Per persone cresciute in contesti dove i loro bisogni erano ignorati, svalutati o usati contro di loro, questo semplice atto di chiedere può rappresentare una prima, sottile crepa nel copione relazionale patogeno che si aspettano di ripetere.
L’evoluzione della domanda nel processo terapeutico
L’analisi della domanda non si esaurisce nella prima seduta, ma continua e si trasforma lungo tutto il percorso terapeutico. La domanda iniziale viene continuamente riformulata, approfondita, talvolta completamente ridefinita.
Elena iniziò la terapia chiedendo aiuto per “diventare più assertiva sul lavoro”. Col tempo, questa richiesta si trasformò nella dolorosa esplorazione della rabbia repressa verso una madre invadente e controllante, rabbia che non poteva riconoscere consciamente senza minacciare il legame con una figura centrale della sua vita psichica.
Marco, che inizialmente cercava sollievo da sintomi ossessivi, gradualmente scoprì che la sua vera domanda riguardava come integrare parti di sé – impulsi, desideri, emozioni – che aveva rigidamente scisso e proiettato, mantenendo un’immagine ideale ma impoverita di sé stesso.
In questo senso, l’intero processo terapeutico può essere visto come un progressivo affinamento e approfondimento della domanda iniziale. Aiutare il paziente a formulare una domanda più autentica, più vicina ai suoi reali bisogni e desideri, è già parte essenziale della cura.
L’asimmetria necessaria
“Come posso esserle utile?” riconosce implicitamente un’asimmetria nella relazione terapeutica. Io sono lì in una funzione professionale, al servizio del percorso del paziente. Questa asimmetria è necessaria e strutturante.
Allo stesso tempo, la domanda evita di posizionarmi come detentore del sapere sul paziente. Non chiedo “Qual è il suo problema?” – formulazione che presupporrebbe che il paziente sia “problematico” e che io sappia già che ciò di cui ha bisogno è la risoluzione di un “problema”.
Questa sottile distinzione è fondamentale nell’approccio psicodinamico, dove il terapeuta non si pone come esperto dei contenuti della vita psichica del paziente, ma come facilitatore del processo attraverso cui questi contenuti possono emergere, essere riconosciuti e integrati dal paziente stesso.
Conclusione: Una domanda che apre lo spazio terapeutico
“Come posso esserle utile?” è una domanda che crea uno spazio. Uno spazio in cui il paziente è invitato a esprimere un desiderio, a formulare una richiesta, a immaginare una possibilità di cambiamento. Nel modo stesso in cui risponde, rivela già molto di sé – delle sue risorse e delle sue difese, dei suoi modelli relazionali e delle sue aspettative transferali.

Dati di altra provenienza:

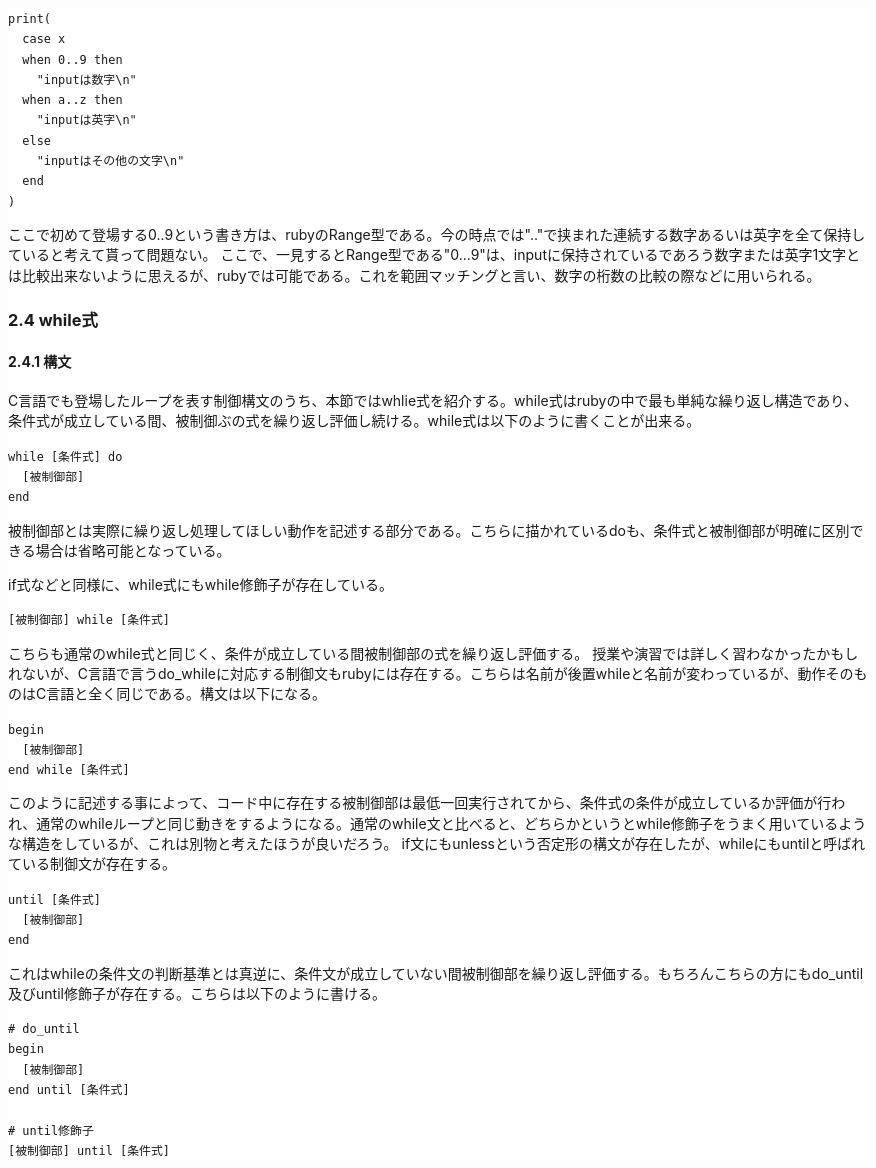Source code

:	print(
      case x
      when 0..9 then
	    "inputは数字\n"
      when a..z then
        "inputは英字\n"
      else
        "inputはその他の文字\n"
      end
	)
ここで初めて登場する0..9という書き方は、rubyのRange型である。今の時点では".."で挟まれた連続する数字あるいは英字を全て保持していると考えて貰って問題ない。
ここで、一見するとRange型である"0...9"は、inputに保持されているであろう数字または英字1文字とは比較出来ないように思えるが、rubyでは可能である。これを範囲マッチングと言い、数字の桁数の比較の際などに用いられる。

### 2.4 while式
#### 2.4.1 構文
C言語でも登場したループを表す制御構文のうち、本節ではwhlie式を紹介する。while式はrubyの中で最も単純な繰り返し構造であり、条件式が成立している間、被制御ぶの式を繰り返し評価し続ける。while式は以下のように書くことが出来る。

    while [条件式] do
      [被制御部]
    end
被制御部とは実際に繰り返し処理してほしい動作を記述する部分である。こちらに描かれているdoも、条件式と被制御部が明確に区別できる場合は省略可能となっている。

if式などと同様に、while式にもwhile修飾子が存在している。

    [被制御部] while [条件式]
こちらも通常のwhile式と同じく、条件が成立している間被制御部の式を繰り返し評価する。
授業や演習では詳しく習わなかったかもしれないが、C言語で言うdo_whileに対応する制御文もrubyには存在する。こちらは名前が後置whileと名前が変わっているが、動作そのものはC言語と全く同じである。構文は以下になる。

    begin
      [被制御部]
    end while [条件式]
このように記述する事によって、コード中に存在する被制御部は最低一回実行されてから、条件式の条件が成立しているか評価が行われ、通常のwhileループと同じ動きをするようになる。通常のwhile文と比べると、どちらかというとwhile修飾子をうまく用いているような構造をしているが、これは別物と考えたほうが良いだろう。
if文にもunlessという否定形の構文が存在したが、whileにもuntilと呼ばれている制御文が存在する。

    until [条件式]
	  [被制御部]
	end
これはwhileの条件文の判断基準とは真逆に、条件文が成立していない間被制御部を繰り返し評価する。もちろんこちらの方にもdo_until及びuntil修飾子が存在する。こちらは以下のように書ける。

    # do_until
    begin
	  [被制御部]
	end until [条件式]

	# until修飾子
	[被制御部] until [条件式]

Per me, porre questa domanda rappresenta ogni volta un piccolo atto di umiltà professionale. Non presumo di sapere in anticipo cosa sia meglio per la persona che ho di fronte. Riconosco che solo dal loro desiderio può nascere un autentico percorso di trasformazione.

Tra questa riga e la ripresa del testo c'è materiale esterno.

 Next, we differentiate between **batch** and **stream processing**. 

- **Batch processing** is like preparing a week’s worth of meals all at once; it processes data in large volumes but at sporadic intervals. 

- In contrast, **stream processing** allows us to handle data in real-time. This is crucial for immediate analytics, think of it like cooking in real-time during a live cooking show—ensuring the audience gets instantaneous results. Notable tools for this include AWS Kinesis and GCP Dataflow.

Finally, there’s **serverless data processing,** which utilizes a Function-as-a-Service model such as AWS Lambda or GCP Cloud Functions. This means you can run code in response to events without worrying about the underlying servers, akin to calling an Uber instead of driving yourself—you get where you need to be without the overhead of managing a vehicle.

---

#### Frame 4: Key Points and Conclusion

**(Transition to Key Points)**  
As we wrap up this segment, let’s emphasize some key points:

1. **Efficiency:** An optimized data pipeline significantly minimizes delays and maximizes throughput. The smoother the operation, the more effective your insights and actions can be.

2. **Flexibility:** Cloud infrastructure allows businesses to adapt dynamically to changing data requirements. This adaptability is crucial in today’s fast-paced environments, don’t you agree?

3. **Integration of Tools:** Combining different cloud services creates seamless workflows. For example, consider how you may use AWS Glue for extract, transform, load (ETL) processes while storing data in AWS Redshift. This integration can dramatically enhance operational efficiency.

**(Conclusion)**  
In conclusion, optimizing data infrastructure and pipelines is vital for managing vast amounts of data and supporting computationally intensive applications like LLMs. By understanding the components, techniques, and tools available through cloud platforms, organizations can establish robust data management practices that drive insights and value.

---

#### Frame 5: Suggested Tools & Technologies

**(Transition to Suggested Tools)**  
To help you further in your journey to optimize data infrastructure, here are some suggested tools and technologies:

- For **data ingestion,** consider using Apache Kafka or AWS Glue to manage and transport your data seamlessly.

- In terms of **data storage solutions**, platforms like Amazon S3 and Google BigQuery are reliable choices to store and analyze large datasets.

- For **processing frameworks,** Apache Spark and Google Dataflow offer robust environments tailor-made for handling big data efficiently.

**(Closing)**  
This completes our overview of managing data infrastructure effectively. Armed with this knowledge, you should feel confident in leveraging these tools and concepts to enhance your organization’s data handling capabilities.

E quando la persona inizia a rispondere, io inizio ad ascoltare – non solo con l’intelletto, ma con quella particolare forma di attenzione fluttuante che cerca di cogliere i significati nascosti tra le righe, le emozioni che vibrano sotto le parole, i pattern relazionali che iniziano a manifestarsi nell’interazione con me.
È in questo spazio condiviso, tra la mia domanda e la loro risposta, che la terapia inizia a prendere vita.